### Requirements
Quote the article on Ukraine's elections word for word, beginning at the words "JAILED FORMER Ukrainian" and stopping after the words "nationalist Freedom party.".

### Text block
JAILED FORMER Ukrainian prime minister Yulia Tymoshenko has gone on hunger strike to protest against elections that western monitors called a setback for democracy in the ex-Soviet state.
Incomplete results from Sunday’s ballot showed the Regions Party of president Viktor Yanukovich was set to retain power and could secure a majority in parliament with help from its current Communist Party allies and some independent deputies.
Opponents of Mr Yanukovich could also form a strong bloc in the new parliament, however, if the second-placed Fatherland party of Ms Tymoshenko could forge an alliance with the liberal Udar (Punch) group led by boxing champion Vitali Klitschko and the nationalist Freedom party.
“Free and democratic elections have been conducted,” declared prime minister Mykola Azarov. “We’ve won in an absolutely honest fight.”
That verdict was challenged in a scathing report by election monitors from the 56-nation Organisation for Security and Co-operation in Europe (OSCE), chaired this year by Ireland and led in 2013 by Ukraine. “Ukraine’s parliamentary elections were characterised by a tilted playing field,” said the head of the OSCE mission, Walburga Habsburg Douglas. “Considering the abuse of power and the excessive role of money in these elections, democratic progress appears to have reversed.”

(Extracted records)
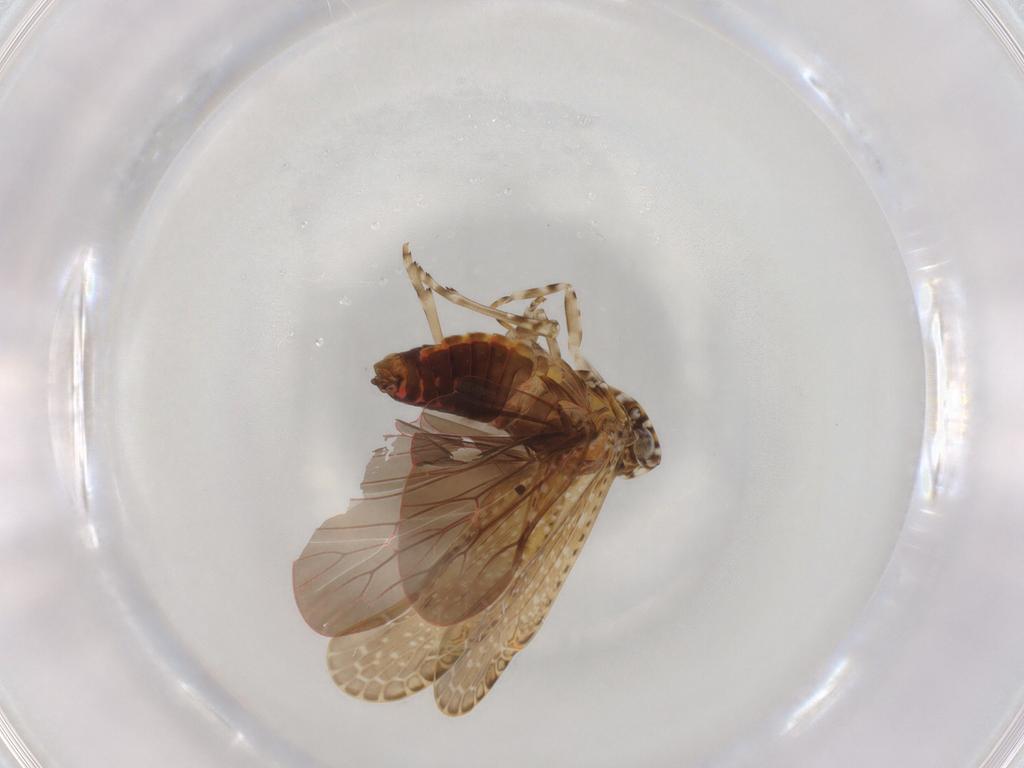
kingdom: Animalia
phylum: Arthropoda
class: Insecta
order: Hemiptera
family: Achilidae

### Written solution
JAILED FORMER Ukrainian prime minister Yulia Tymoshenko has gone on hunger strike to protest against elections that western monitors called a setback for democracy in the ex-Soviet state.
Incomplete results from Sunday’s ballot showed the Regions Party of president Viktor Yanukovich was set to retain power and could secure a majority in parliament with help from its current Communist Party allies and some independent deputies.
Opponents of Mr Yanukovich could also form a strong bloc in the new parliament, however, if the second-placed Fatherland party of Ms Tymoshenko could forge an alliance with the liberal Udar (Punch) group led by boxing champion Vitali Klitschko and the nationalist Freedom party.